Review of Australian Fiction, Volume 15, Issue 3 Page 2
He had always lied.
Ever since he stopped wearing his wedding band.
And he had always stuffed her house full of things. Always filling her house up. Always creating something to empty. Filling her house up. Filling it up until she only had the garden to escape to, or, like now, the bedroom. Always poking fun at her when she complained. Always telling her she was ungrateful for what she had.
She could hear him downstairs. His large, bellowing, overwhelming, filling-the-house-up voice. Cooking dinner for the children. Cooking dinner for her. Cementing reasons to stick around. Making them jelly and frog-in-a-pond. And it occurred to her—for a moment it occurred to her—that he would not be taking the fish home that night. That’s right—she felt it strongly now—he would concoct some story about why he couldn’t take his four separate individual fish tanks home that night.
It’s too dark to take the fish home, he said as soon as he put the children to bed.
And for the first time in their short, unsuccessful marriage, she found a funny side.
I’m not sure why you’re laughing, he said. It’s impossible to take the fish home now.
I want them gone when you go, she said.
You don’t have to like it; you just have to live with it.
TAKE THE FISH HOME.
No, he said. And he elongated the word ‘no’, so it was drawn and pointed. I promised the children we’d bury it together.
God you’re creepy, she said. Then she looked towards the fish, and there it was again, that empty packet of green aeroplane jelly she kept throwing out, just sitting there like a neat little resurrected coffin, and she thought of Cam again, and April too, outside near the sandbox standing next to their dad’s ashes to ashes prayers, and she said, if you leave the fish here, I will flush the dead one the minute you leave. I will clean it up. And I will buy a new tank for the other three. Then you’ll have a story to tell. Then you can tell whomever you meet what a controlling ‘ex’ I am.
You do that, he said.
You don’t have to like it, she replied quite smugly. You just have to live with it.
Do what you like, he said, and he took the tank with the dead fish—only the tank with the dead fish—home that night.
He did not come back, not the next day, nor the day after, nor the day after that. Three little orphaned fish filling her house up. Three little lonely fish in their individual tanks, staring at each other through the glass.

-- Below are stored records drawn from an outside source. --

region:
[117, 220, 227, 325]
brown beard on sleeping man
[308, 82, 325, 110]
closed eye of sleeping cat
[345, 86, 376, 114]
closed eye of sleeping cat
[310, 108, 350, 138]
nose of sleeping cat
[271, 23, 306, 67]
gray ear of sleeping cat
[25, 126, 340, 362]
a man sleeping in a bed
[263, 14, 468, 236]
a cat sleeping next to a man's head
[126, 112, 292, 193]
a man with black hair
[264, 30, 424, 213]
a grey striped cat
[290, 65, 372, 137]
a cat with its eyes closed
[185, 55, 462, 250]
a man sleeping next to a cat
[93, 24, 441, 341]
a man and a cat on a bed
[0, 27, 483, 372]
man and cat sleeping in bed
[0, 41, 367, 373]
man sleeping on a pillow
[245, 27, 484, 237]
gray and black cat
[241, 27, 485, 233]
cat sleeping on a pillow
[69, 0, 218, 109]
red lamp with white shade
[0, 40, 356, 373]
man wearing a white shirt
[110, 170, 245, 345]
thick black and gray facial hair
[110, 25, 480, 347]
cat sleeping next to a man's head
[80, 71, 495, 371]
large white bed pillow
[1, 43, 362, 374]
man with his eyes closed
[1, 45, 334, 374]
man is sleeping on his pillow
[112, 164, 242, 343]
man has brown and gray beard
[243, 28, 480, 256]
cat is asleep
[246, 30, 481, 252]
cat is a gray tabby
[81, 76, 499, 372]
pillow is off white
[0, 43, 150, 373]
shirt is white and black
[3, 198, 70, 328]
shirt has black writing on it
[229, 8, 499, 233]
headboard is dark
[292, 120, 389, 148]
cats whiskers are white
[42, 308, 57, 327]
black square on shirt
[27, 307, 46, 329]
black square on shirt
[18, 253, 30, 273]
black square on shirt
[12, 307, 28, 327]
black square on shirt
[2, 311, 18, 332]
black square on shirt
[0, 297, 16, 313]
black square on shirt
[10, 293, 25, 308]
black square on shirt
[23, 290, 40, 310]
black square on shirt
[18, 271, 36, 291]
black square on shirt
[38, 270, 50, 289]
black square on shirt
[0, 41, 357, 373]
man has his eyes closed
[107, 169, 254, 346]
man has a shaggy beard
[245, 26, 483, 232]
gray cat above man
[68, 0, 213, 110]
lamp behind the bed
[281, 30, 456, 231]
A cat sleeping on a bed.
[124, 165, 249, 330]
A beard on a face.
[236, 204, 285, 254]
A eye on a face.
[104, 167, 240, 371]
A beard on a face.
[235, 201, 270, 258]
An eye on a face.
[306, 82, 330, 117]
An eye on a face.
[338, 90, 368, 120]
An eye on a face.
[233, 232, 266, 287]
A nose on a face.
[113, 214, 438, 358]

It was Wednesday again when she went to the pet store. It was Wednesday, and she bought a tank and pebbles and plants and a little undersea castle. She followed the shop assistant’s advice exactly: carefully cleaning the new tank, rinsing the pebbles, running the pump and fixing the castle in the exact middle. Then she poured the water in, added her filter system, and when she was done, she let it all run for another couple of days or so.
On Saturday she floated the fish in the water, first via a plastic bag, and then all the way in.
They looked happy swimming in their new home.
They looked happy, and they kept coming together and pulling apart, almost as though they were kissing, and it was so beautiful to see—their gills fanning like that, the saturation of colour—that she called for the children. Quick, quick, come, she said. Come and see.
But by the time they came, she realised the fish were not kissing at all; they were sparring. Oh my God! Oh my God! Go, go, go, she said to the kids, go, but the children wouldn’t go, and the fish were sparring and fighting, and she plunged her hand in the water to separate them, to pull at least one or another out, but their fins were flapping, and they wouldn’t stop, they just wouldn’t stop, all three of them like that, flapping about, sliding out of her hand, going crazy, pushing each other, biting even. All that was missing was the screaming. And then suddenly the screaming was there—April this time—and then two fish were dead and the other was calmly swimming away.
Just at that moment a car pulled into the driveway. His car. And he came to the door, and he pressed his face to the glass, and he started banging on it, looking in, carrying on, my fish, my fish.
And Cam said something or other.
And she stood there. What? she replied, because she couldn’t hear him over all the flapping and banging out the front.
And so Cam came to her, right up to her, and he tugged her skirt, and he said, Mum.
And she said, ‘Sweetheart?’
And he repeated himself all over again. They were Siamese fighting fish, Mum. They’re not supposed to live together.